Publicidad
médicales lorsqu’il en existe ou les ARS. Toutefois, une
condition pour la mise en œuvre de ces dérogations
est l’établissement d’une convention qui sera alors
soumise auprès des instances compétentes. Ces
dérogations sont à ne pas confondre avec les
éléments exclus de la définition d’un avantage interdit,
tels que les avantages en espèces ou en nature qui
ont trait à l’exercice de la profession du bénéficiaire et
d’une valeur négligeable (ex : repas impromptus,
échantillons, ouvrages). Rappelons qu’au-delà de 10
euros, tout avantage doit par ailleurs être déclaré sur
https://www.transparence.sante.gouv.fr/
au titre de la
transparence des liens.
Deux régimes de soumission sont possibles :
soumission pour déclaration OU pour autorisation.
...
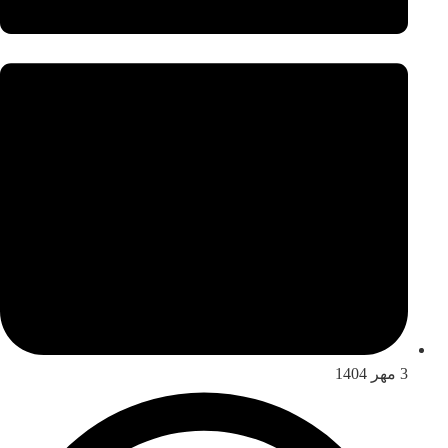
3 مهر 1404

ACTIVITY —
Find every line in the data above that contains the string "sont" and copy each such line in full. Case matters.

RESULT OF THE TASK —
dérogations sont à ne pas confondre avec les
Deux régimes de soumission sont possibles :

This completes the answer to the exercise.